Irregular eating of meals in adolescence predicted the metabolic syndrome in adulthood, but the association was not independent of BMI and lifestyle in adolescence. Poor breakfast in adolescence, but not irregular eating of school lunch or dinner with family, was associated with future metabolic syndrome, independent of BMI and lifestyle in adolescence.

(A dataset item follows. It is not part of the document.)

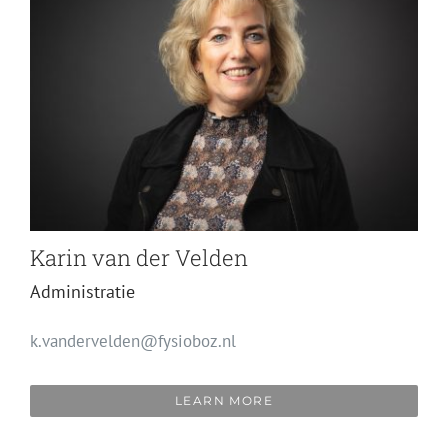
Karin van der Velden
Administratie
k.vandervelden@fysioboz.nl
LEARN MORE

These results indicate that although irregular eating of all meals may not involve long-term cardiometabolic health risks, special effort should be put on encouraging breakfast eating in adolescence.
Financial support: The work was supported through a regional agreement between Umeå University and Västerbotten County Council on cooperation in the field of Medicine, Odontology and Health (ALF). ALF had no role in the design, analysis or writing of this article. Conflict of interest: None. Authorship: M.W. formulated the research question; A.H. designed the research; A.H. conducted the research (data collection); M.W. analysed the data; M.W., P.E.G., P.W. and A.H. interpreted the data; M.W. wrote the paper; P.E.G, P.W. and A.H. critically revised the paper; all authors read and approved the final manuscript. Ethics of human subject participation: This study was conducted according to the guidelines laid down in the Declaration of Helsinki and all procedures involving human subjects were approved by the Regional Ethical Review Board in Umeå. Separate written informed consent was not requested by the Ethical Review Board, as the participants were regarded as giving written consent when completing the questionnaire at each data collection wave. All participants were clearly informed that participation in the study is voluntary and that they can decide to withdraw from participation at any time, without giving any explanation.